- [To-do item]: Among the records that follow, find the line with "<td>81-92</td>" and the line with "O projeto desenvolvido". Set down those lines and all lines between them exactly, without adding anything.

- [Data provided]:
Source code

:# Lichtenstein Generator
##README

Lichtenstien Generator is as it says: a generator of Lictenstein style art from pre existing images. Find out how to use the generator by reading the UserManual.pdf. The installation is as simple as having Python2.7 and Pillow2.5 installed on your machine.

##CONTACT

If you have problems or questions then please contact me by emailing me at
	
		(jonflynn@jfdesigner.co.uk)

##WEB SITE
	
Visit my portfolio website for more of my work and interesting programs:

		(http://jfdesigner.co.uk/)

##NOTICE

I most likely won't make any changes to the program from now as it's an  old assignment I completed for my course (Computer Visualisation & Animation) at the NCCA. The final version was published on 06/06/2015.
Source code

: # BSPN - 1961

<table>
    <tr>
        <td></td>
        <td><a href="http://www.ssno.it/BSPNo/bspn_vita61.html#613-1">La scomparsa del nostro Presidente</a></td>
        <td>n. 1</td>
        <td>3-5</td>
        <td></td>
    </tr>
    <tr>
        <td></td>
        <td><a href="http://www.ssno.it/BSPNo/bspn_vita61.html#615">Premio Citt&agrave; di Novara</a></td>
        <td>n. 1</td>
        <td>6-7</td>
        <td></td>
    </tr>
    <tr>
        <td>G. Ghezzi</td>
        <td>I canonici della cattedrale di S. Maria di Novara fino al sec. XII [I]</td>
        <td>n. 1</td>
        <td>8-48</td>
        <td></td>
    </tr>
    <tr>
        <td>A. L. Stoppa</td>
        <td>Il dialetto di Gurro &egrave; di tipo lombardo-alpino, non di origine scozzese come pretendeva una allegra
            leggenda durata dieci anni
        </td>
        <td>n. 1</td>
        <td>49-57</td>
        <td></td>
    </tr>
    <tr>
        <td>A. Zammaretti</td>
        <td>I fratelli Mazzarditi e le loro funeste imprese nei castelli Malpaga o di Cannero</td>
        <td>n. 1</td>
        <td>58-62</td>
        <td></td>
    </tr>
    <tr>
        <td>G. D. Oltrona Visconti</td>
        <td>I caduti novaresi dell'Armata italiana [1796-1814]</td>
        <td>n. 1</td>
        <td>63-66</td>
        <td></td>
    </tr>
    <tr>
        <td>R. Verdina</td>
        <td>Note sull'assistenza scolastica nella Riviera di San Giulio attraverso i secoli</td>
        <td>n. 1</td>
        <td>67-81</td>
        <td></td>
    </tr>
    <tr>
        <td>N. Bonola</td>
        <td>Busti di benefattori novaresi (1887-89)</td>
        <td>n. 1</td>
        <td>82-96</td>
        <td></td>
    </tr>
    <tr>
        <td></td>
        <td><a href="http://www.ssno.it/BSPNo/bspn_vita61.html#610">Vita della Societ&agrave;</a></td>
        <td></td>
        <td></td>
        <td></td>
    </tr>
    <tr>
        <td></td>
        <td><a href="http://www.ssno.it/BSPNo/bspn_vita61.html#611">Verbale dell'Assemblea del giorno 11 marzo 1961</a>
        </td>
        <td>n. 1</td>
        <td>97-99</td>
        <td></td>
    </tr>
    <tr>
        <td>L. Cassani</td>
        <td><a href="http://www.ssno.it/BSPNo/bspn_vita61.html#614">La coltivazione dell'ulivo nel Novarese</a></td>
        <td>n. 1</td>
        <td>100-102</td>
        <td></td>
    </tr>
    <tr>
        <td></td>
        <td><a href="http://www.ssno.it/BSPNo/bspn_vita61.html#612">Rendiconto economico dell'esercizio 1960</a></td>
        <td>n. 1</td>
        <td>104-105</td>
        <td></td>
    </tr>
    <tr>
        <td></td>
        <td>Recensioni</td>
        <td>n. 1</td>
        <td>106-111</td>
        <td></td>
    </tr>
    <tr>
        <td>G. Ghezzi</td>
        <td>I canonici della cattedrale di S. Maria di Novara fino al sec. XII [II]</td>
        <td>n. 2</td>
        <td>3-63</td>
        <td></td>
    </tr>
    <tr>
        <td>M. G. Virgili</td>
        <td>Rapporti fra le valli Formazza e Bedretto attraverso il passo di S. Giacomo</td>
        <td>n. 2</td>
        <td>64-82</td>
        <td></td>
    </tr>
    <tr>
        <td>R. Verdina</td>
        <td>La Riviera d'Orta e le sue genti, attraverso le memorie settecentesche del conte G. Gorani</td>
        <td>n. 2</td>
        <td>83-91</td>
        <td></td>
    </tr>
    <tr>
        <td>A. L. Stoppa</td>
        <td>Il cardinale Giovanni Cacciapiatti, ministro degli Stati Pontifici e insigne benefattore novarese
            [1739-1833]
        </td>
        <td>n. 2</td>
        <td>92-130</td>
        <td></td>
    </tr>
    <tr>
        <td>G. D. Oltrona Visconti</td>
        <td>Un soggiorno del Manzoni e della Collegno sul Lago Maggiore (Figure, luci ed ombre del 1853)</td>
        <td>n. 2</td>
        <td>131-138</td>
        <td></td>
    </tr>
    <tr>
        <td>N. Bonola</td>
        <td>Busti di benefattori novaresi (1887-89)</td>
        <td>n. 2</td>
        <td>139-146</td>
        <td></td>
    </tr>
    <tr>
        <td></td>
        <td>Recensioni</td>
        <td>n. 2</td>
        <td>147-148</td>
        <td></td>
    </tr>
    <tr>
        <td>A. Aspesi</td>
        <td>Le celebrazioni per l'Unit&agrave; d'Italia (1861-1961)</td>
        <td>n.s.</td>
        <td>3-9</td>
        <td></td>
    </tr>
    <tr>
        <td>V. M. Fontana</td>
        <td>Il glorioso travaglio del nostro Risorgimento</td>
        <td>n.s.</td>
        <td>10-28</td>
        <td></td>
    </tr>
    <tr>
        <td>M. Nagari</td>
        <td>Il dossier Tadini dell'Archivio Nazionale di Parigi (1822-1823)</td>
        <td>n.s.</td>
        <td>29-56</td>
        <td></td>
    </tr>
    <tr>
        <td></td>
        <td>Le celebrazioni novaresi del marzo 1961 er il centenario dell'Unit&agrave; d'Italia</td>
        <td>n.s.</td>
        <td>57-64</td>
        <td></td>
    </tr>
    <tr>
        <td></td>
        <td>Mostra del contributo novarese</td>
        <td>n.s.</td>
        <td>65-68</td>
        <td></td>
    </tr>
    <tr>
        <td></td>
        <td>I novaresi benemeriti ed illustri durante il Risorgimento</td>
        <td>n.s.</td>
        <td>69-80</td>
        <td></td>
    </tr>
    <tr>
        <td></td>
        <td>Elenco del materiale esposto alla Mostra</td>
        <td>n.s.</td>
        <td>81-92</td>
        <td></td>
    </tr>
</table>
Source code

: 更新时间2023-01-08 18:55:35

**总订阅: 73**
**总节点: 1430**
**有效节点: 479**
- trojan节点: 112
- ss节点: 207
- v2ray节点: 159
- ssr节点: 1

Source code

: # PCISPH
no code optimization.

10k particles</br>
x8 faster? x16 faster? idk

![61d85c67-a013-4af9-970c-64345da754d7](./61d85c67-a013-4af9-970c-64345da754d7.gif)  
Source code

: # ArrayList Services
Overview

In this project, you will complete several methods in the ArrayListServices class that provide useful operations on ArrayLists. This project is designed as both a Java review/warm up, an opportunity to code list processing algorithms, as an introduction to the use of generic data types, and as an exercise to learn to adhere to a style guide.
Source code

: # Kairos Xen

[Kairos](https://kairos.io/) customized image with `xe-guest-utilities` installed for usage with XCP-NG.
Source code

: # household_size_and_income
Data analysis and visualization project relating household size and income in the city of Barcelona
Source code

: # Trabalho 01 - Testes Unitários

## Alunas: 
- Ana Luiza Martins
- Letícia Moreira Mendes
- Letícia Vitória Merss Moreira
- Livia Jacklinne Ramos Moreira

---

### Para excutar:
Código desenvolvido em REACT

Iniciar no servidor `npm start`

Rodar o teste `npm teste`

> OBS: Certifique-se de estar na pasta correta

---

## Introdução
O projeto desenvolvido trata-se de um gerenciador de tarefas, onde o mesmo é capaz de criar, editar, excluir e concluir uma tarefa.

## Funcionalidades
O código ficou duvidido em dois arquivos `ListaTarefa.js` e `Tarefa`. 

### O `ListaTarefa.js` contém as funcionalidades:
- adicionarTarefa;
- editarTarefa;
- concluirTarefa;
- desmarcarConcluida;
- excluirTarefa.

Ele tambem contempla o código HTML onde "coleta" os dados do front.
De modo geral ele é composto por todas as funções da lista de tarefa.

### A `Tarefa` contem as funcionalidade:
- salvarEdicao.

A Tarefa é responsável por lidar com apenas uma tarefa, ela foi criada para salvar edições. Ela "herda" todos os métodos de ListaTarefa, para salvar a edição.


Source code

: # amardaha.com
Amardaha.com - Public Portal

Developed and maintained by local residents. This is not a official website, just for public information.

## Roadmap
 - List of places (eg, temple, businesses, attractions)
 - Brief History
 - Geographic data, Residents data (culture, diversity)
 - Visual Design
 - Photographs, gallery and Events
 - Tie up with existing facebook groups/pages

- [Finished task]:
        <td>81-92</td>
        <td></td>
    </tr>
</table>
Source code

: 更新时间2023-01-08 18:55:35

**总订阅: 73**
**总节点: 1430**
**有效节点: 479**
- trojan节点: 112
- ss节点: 207
- v2ray节点: 159
- ssr节点: 1

Source code

: # PCISPH
no code optimization.

10k particles</br>
x8 faster? x16 faster? idk

![61d85c67-a013-4af9-970c-64345da754d7](./61d85c67-a013-4af9-970c-64345da754d7.gif)  
Source code

: # ArrayList Services
Overview

In this project, you will complete several methods in the ArrayListServices class that provide useful operations on ArrayLists. This project is designed as both a Java review/warm up, an opportunity to code list processing algorithms, as an introduction to the use of generic data types, and as an exercise to learn to adhere to a style guide.
Source code

: # Kairos Xen

[Kairos](https://kairos.io/) customized image with `xe-guest-utilities` installed for usage with XCP-NG.
Source code

: # household_size_and_income
Data analysis and visualization project relating household size and income in the city of Barcelona
Source code

: # Trabalho 01 - Testes Unitários

## Alunas: 
- Ana Luiza Martins
- Letícia Moreira Mendes
- Letícia Vitória Merss Moreira
- Livia Jacklinne Ramos Moreira

---

### Para excutar:
Código desenvolvido em REACT

Iniciar no servidor `npm start`

Rodar o teste `npm teste`

> OBS: Certifique-se de estar na pasta correta

---

## Introdução
O projeto desenvolvido trata-se de um gerenciador de tarefas, onde o mesmo é capaz de criar, editar, excluir e concluir uma tarefa.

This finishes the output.